== Work instructions ==
Compute how many lines below contain the word "Aquarius" and respond with that number only.

START Extracted material

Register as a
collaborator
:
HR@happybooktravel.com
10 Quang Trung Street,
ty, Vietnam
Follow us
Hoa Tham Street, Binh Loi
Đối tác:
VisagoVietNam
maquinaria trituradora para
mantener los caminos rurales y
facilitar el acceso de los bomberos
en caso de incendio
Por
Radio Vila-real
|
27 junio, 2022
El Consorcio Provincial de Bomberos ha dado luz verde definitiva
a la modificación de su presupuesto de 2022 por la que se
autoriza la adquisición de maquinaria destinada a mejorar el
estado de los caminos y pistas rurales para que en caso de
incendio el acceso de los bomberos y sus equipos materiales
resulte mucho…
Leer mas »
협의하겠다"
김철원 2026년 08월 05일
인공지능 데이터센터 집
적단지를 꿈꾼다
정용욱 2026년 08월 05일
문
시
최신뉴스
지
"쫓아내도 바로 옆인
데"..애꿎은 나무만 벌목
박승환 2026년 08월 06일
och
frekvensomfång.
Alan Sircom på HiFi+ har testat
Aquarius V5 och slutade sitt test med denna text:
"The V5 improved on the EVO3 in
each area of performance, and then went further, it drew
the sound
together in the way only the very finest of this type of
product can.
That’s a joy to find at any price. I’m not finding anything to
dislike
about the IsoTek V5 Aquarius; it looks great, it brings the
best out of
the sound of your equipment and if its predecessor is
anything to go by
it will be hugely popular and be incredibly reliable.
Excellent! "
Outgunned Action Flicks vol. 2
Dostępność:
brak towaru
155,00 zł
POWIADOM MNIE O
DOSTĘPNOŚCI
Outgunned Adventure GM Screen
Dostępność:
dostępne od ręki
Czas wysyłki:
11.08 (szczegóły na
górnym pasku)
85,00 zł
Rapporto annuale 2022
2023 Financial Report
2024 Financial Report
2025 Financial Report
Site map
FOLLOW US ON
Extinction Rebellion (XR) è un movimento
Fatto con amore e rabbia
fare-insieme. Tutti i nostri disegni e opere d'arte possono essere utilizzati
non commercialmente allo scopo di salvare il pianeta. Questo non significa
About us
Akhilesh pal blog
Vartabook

END Extracted material

== Answer to the exercise ==
2